Hysteroscopic surgery is an operative procedure in which a slender tube (known as ‘hysteroscopy’) is inserted through the cervical canal to view the inside of the uterus (womb) and conduct operations. The hysteroscope is a fiber-optic tube that allows observation of the inner aspects of the cervical canal and the uterus for diagnostic and surgical purposes. It consists of telescopes (that have lenses placed at an angle). For uterine operations, ‘continuous flow hysteroscope’ is utilized, which have a wider diameter outer sheath (7mm).

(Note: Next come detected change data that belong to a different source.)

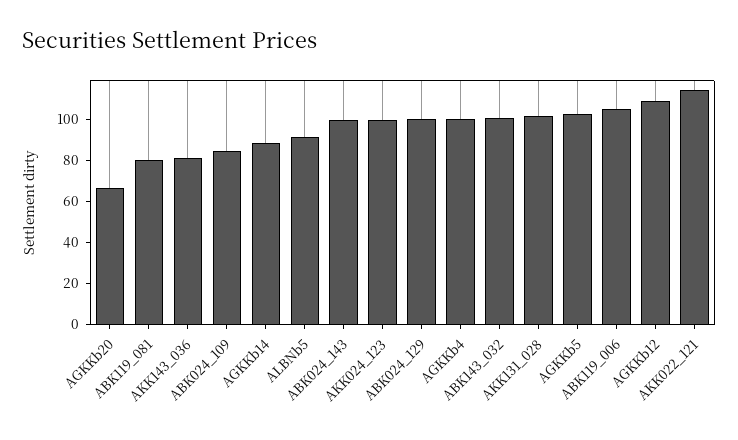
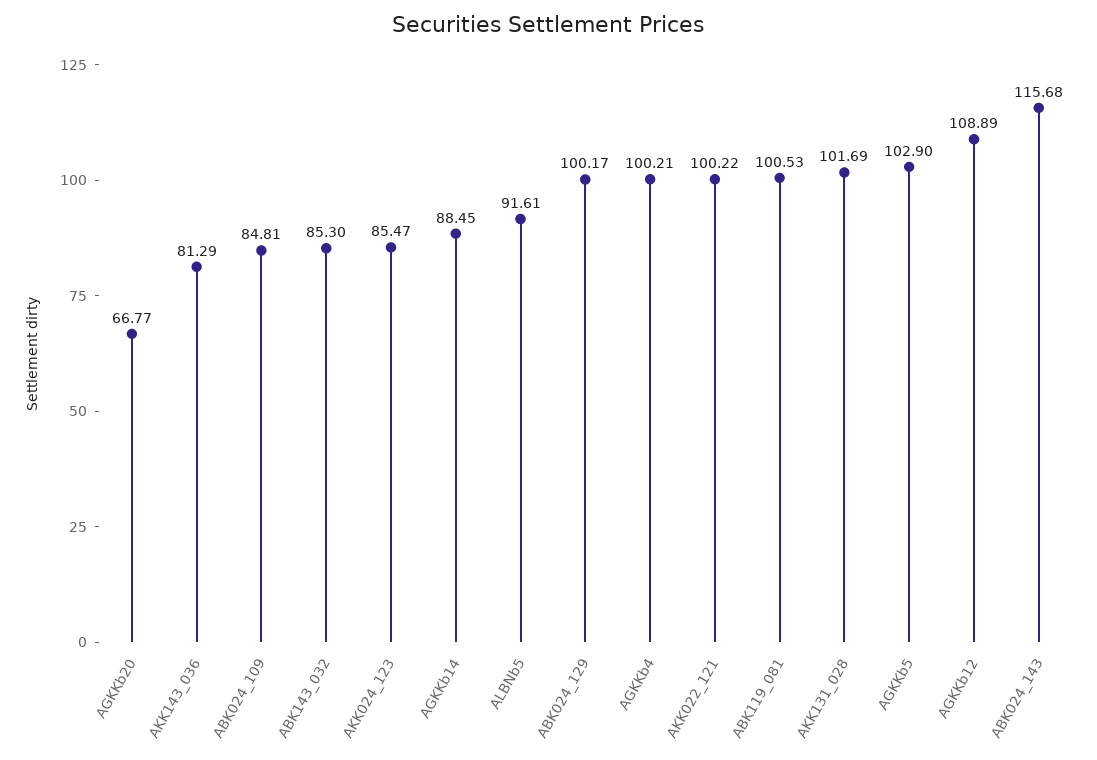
  {
    "AGKKb20": 66.77,
-   "ABK119_081": 80,
+   "ABK119_081": 100.53,
    "AKK143_036": 81.29,
    "ABK024_109": 84.81,
    "AGKKb14": 88.45,
    "ALBNb5": 91.61,
-   "ABK024_143": 100,
+   "ABK024_143": 115.68,
-   "AKK024_123": 100,
+   "AKK024_123": 85.47,
    "ABK024_129": 100.17,
    "AGKKb4": 100.21,
-   "ABK143_032": 100,
+   "ABK143_032": 85.3,
    "AKK131_028": 101.69,
    "AGKKb5": 102.9,
-   "ABK119_006": 105,
    "AGKKb12": 108.89,
-   "AKK022_121": 115
+   "AKK022_121": 100.22
  }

The instrument has a separate channel to insert surgical instruments such as scissors, suction devices, laser fibers, and biopsy forceps. Channels are also available to flush and draw out fluids so as to maintain a clear field during an operation. Low-viscosity fluids such as saline, % dextrose, 1. 5% glycine and sorbitol may be utilized during the operation. The fluid is usually delivered by automatic devices (such as hysteromat) that control the pressure and flow. Hysteroscopic surgery can be performed to degenerate the endometrium (known as ‘endometrial ablation’), so as to prevent the need for hysterectomy (removal of the uterus).
Some of the conditions endometrial ablation is required include small sub-mucous fibroids, benign endometrial disorders, intrauterine adhesions, heavy uterine bleeding, etc. Endometrial ablation cannot be performed in uterine cancers, unusual hyperplasia of the uterus and excessively large or multiple sub-mucous fibroids. The endometrium has a good chance of regenerating following treatment. However, surgeries performed should make sure that the basal layer of the epithelium is thoroughly degenerated.
Several other methods have been used to degenerate the endometrium such as cryotherapy, heat, curettage, Nd-YAG Lasers, silicone rubber, quinacrine methylcyanocacrylate, oxalic acid, etc. Following this treatment, the endometrium degenerates and scarring develops. Laser devices can also be utilized in endometrial ablation (known as ‘laser ablation’). Laser rays can penetrate the tissues up to a depth of 4 to 5 mm. The success rate following laser treatment is about 97% (Garry et al, 1991), and only a few required a second operation (8%). Goldrath (1989) and Ehrain (1994) also reported similar success rates .
Studies also showed that more than 50% of the women developed amenorrhea after laser ablation . Endometrial ablation can also be performed using a roller-ball ablation (developed by Vancaille, 1989) . A tiny roller ball that freely rotates is used to apply electrical energy to the endometrium, causing a zone of coagulative degeneration. The technique is similar to that of laser ablation. Studies conducted show that more than 80% women who had undergone this procedure were satisfied with the outcome (Daniel et al, 1992) . The tissues were degenerated to a depth of 3. 3 to 3.7 mm.
Besides, radio-waves can also be utilized to cause degeneration of the endometrium (Phipps et al, 1990) . A newly developed technique of introducing a balloon that adapts to the shape of the uterus and uses hot fluids to degenerate the uterine lining is already being performed (known as ‘uterine balloon ablation’). Endometrial resection is a procedure in which the endometrium is removed using a specialized instrument known as a ‘cutting loop resectoscope’. It is performed for severe cases of uterine bleeding, in individuals who are contraindicated for hysterectomy.
A continuous flow resectoscope is usually utilized in the procedure. Studies have shown that more than 80% of the individuals who had undergone this procedure were satisfied (Broadbent & Mago, 1994) . Tissues can be cut to a depth of 3 to 4 mm. Studies conducted by Dayer et al (1993) and Pinion et al (1994) showed that the post-operative complications, period of stay in the hospital, time take to resume normal activities, post-operative bleeding and pain, etc, were drastically lesser with hysteroscopic surgery compared to open surgeries .
However, patients were more satisfied with open surgeries than hysteroscopic surgeries, as relapses of the symptoms were higher in hysteroscopic surgeries than opne. Studies conducted by the Royal College of Obstetricians and Gynaecologists demonstrated that failures were higher with Laser ablation and radio-wave ablation, than roller-ball techniques and open surgeries.